从上一篇博客中,我们看到,七自由度机器人的3D仿真模型包mastering_ros_description_pkg 和Gazebo仿真模型包seven_dof_arm_gazebo 的交汇点就是mastering_ros_description_pkg/urdf/seven_dof_arm_gazebo.xacro 文件。由于该文件源码比较长,放前面影响阅读体验,我将它放在了本篇博客的后面。接下来我们会选取它的组成部分进行解读。
2. 理解URDF文件——seven_dof_arm.xacro URDF可以表示机器人的运动学和动态描述,机器人的视觉表示以及机器人的碰撞模型。用URDF文件来描述机器人用到的标签有:link、joint、robot、gazebo。
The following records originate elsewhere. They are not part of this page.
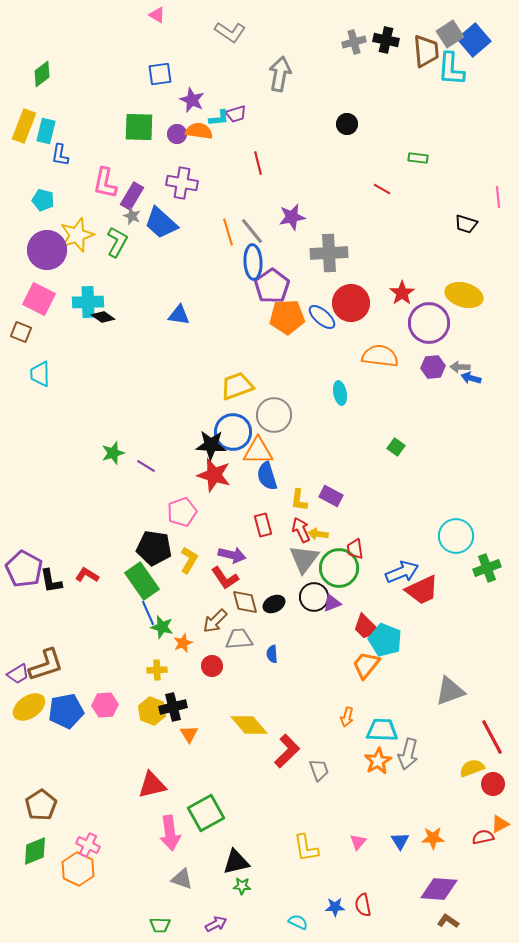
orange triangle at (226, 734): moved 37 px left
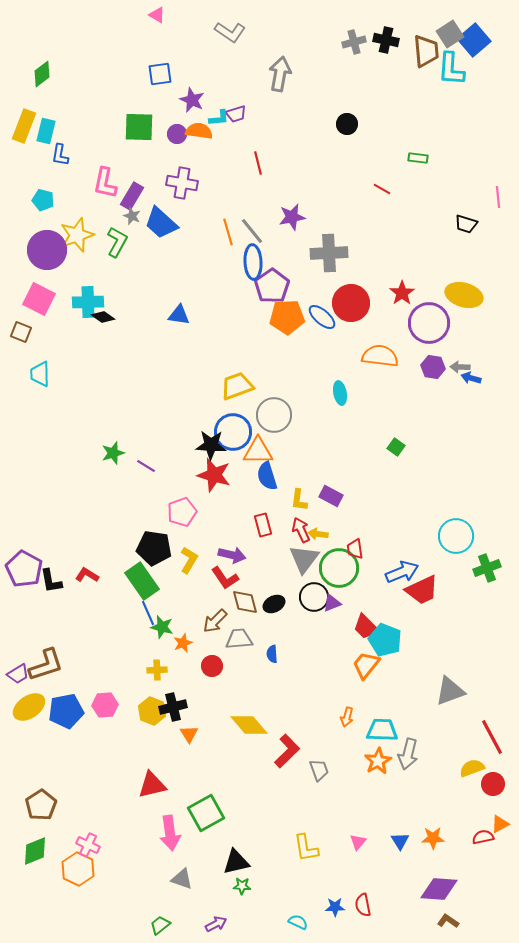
purple hexagon at (433, 367): rotated 15 degrees clockwise
green trapezoid at (160, 925): rotated 140 degrees clockwise
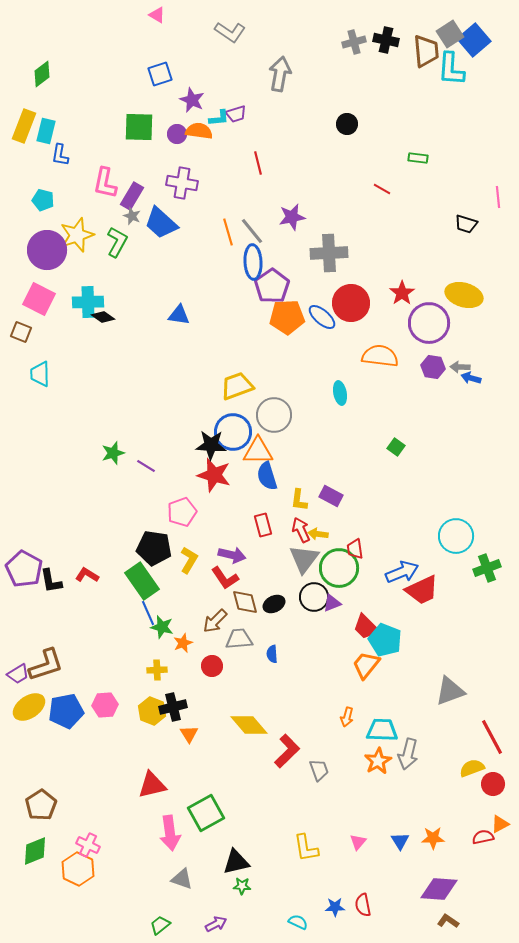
blue square at (160, 74): rotated 10 degrees counterclockwise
用URDF文件来描述机器人的基本思想是:机器人每个关节都是一个link,link和link之间的链接方式是joint。
2.1 robot标签 <robot>...</robot>
标签定义了我们要创建的机器人的名称,这里即seven_dof_arm。七自由度机器人的其他描述内容都会包含在该标签内。1 2 3 4 <?xml version="1.0" ?> <robot name ="seven_dof_arm" xmlns:xacro ="http://ros.org/wiki/xacro" > ... </robot >
2.2 material标签 <material>...</material>
标签定义了整个七自由度机器人的颜色组成,方便之后调用。1 2 3 <material name ="Black" > <color rgba ="0.0 0.0 0.0 1.0" /> </material >
2.3 property标签 我们可以使用 property 标签声明作为 xacro 文件中的命名值的常量或 ropers,可以在代码中的任何位置使用。这些常量定义的主要用途是,我们不是在 link 和 joint 上给出数值,而是可以保留常量,并且可以在开头就修改掉相应的数值。此处给出了使用 property 的示例。1 2 3 4 5 6 7 8 9 <xacro:property name ="deg_to_rad" value ="0.01745329251994329577" /> <xacro:property name ="M_SCALE" value ="0.001 0.001 0.001" /> <xacro:property name ="M_PI" value ="3.14159" /> <xacro:property name ="shoulder_pan_width" value ="0.04" /> <xacro:property name ="shoulder_pan_len" value ="0.08" />
这样,在之后需要使用到这些 property 的时候,只需要像下面的示例调用即可,property 有点类似于变量。1 <cylinder radius ="${shoulder_pan_width}" length ="${shoulder_pan_len}" />
2.4 macro标签 macro 标签可以作为宏定义来使用。给出 macro 的一个示例,如下所示:1 2 3 4 5 6 <xacro:macro name ="inertial_matrix" params ="mass" > <inertial > <mass value ="${mass}" /> <inertia ixx ="1.0" ixy ="0.0" ixz ="0.0" iyy ="0.5" iyz ="0.0" izz ="1.0" /> </inertial > </xacro:macro >
这里使用 macro 定义了<inertial>
标签,该标签中参数的 mass 定义了质量, inertia 定义了相应几何体的惯性张量。这样,在后面就无需对每个 link 的 inertial 属性进行设置,提高代码复用率。
2.5 link标签 link 标签的官方解释见ROS wiki link 。<link>...</link>
标签表示机器人的单个链接。 使用这个标签,我们可以对机器人链接及其属性进行建模。 建模包括大小,形状和颜色,甚至可以导入3D网格来表示机器人链接。 我们还可以提供链接的动态属性,例如惯性矩阵和碰撞属性。对于本文的七自由度机器人,总共有12个link,如下表所示。
No.
name
No.
name
1
bottom_link
7
wrist_roll_link
2
base_link
8
wrist_pitch_link
3
shoulder_pan_link
9
gripper_roll_link
4
shoulder_pitch_link
10
gripper_finger_link1
5
elbow_roll_link
11
gripper_finger_link2
6
elbow_pitch_link
12
grasping_frame
上表中,第1个 bottom_link 是将七自由度机器人固定的基座,2-9是从底向上组成七自由度机器人的8个link,10-11是七自由度机器人末端的二指夹爪,第12个是二指夹爪中间的一个小方块。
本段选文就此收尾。